Der 70-Jährige Priester sehe recht hager aus, scheine aber bei guter Gesundheit zu sein, sagte ein Sprecher der Erzdiözese der Stadt Hue, wo Ly seit März 2007 im Gefängnis saß. Der katholische Pater war unter dem Vorwurf der Propaganda gegen den kommunistischen Staat zu acht Jahren Haft verurteilt worden. Wegen eines Gehirntumors hatte er das Gefängnis vorübergehend verlassen dürfen.
Ly setzt sich seit Jahrzehnten mit friedlichen Mitteln für Religionsfreiheit, Demokratie und Menschenrechte ein. 2006 gehörte er zu den Gründern des Oppositionsbündnisses "Bloc 8406", die ein Mehrparteiensystem und Religions- und Meinungsfreiheit verlangte.

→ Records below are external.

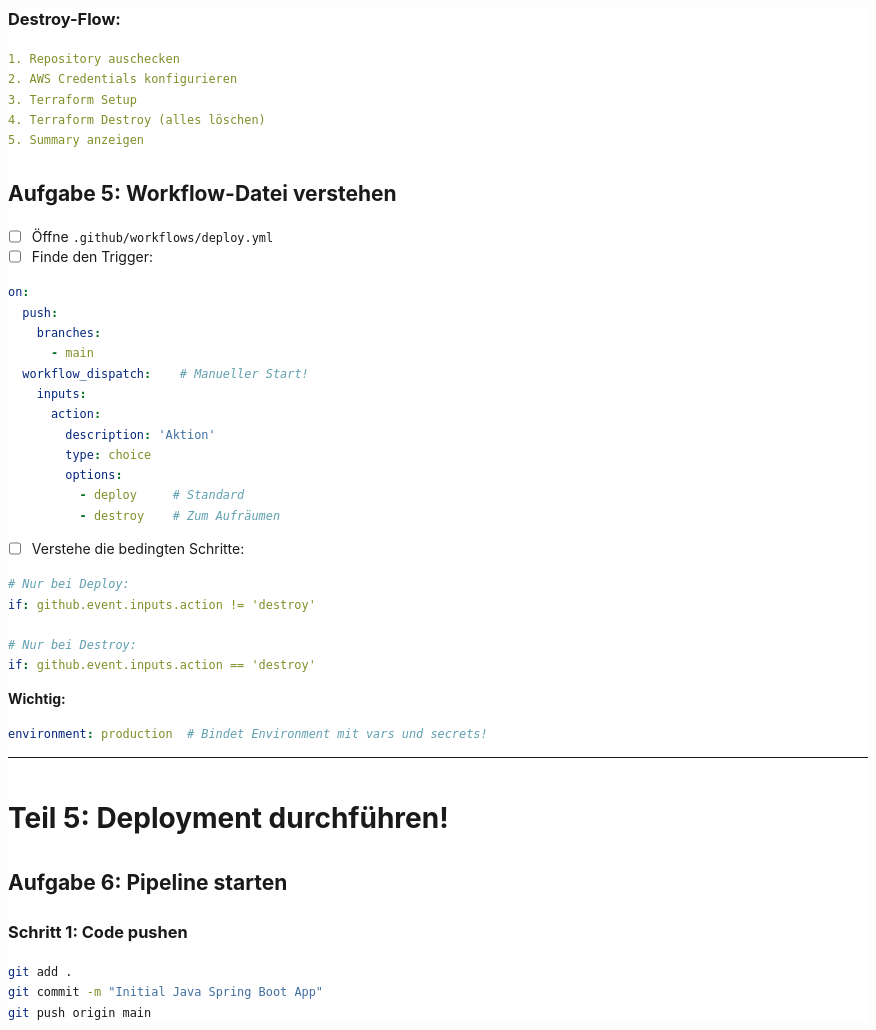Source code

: ### Destroy-Flow:
```yaml
1. Repository auschecken
2. AWS Credentials konfigurieren
3. Terraform Setup
4. Terraform Destroy (alles löschen)
5. Summary anzeigen
```

## Aufgabe 5: Workflow-Datei verstehen

- [ ] Öffne `.github/workflows/deploy.yml`
- [ ] Finde den Trigger:
```yaml
on:
  push:
    branches:
      - main
  workflow_dispatch:    # Manueller Start!
    inputs:
      action:
        description: 'Aktion'
        type: choice
        options:
          - deploy     # Standard
          - destroy    # Zum Aufräumen
```

- [ ] Verstehe die bedingten Schritte:
```yaml
# Nur bei Deploy:
if: github.event.inputs.action != 'destroy'

# Nur bei Destroy:
if: github.event.inputs.action == 'destroy'
```

**Wichtig:**
```yaml
environment: production  # Bindet Environment mit vars und secrets!
```

---

# Teil 5: Deployment durchführen!

## Aufgabe 6: Pipeline starten

### Schritt 1: Code pushen

```bash
git add .
git commit -m "Initial Java Spring Boot App"
git push origin main
```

Die Organisation Reporter ohne Grenzen und das katholische Hilfswerk missio Aachen äußerten sich erleichtert über Nguyen Van Lys Freilassung. Dafür hatten sie sich gemeinsam mit der Unterschriftenkampagne #FreeLy eingesetzt, die laut Reporter ohne Grenzen seit dem 26. Januar von bisher fast 3.500 Menschen unterschrieben worden ist. "Wir können etwas für bedrängte und verfolgte Christen tun", zitiert missio ihren Präsidenten, Prälat Klaus Krämer. "Dieser Erfolg zeigt, dass wir etwas verändern können, wenn wir die Menschenrechte weltweit verteidigen und uns für Opfer von Diskriminierung und Einschüchterung einsetzen."
Für Christian Mihr, Geschäftsführer von Reporter ohne Grenzen, ist die Freilassung von Nguyen Van Ly auch ein Beleg dafür, "wie wichtig es ist, sich für Meinungs- und Religionsfreiheit gleichermaßen einzusetzen". Beides gehöre untrennbar zusammen, sagte er und warnte zugleich davor, in den Anstrengungen für Meinungs- und Religionsfreiheit in Vietnam nachzulassen. "Die Freilassung erfolgte nicht aus Einsicht, sondern wegen des Staatsbesuchs von Barack Obama", erklärte Mihr. Die Regierung schüchtere Blogger und Aktivisten ein, die sich für Menschenrechte einsetzen.
Auf der jährlichen Rangliste der Pressefreiheit von Reporter ohne Grenzen steht Vietnam auf Platz 175 von 180 Staaten.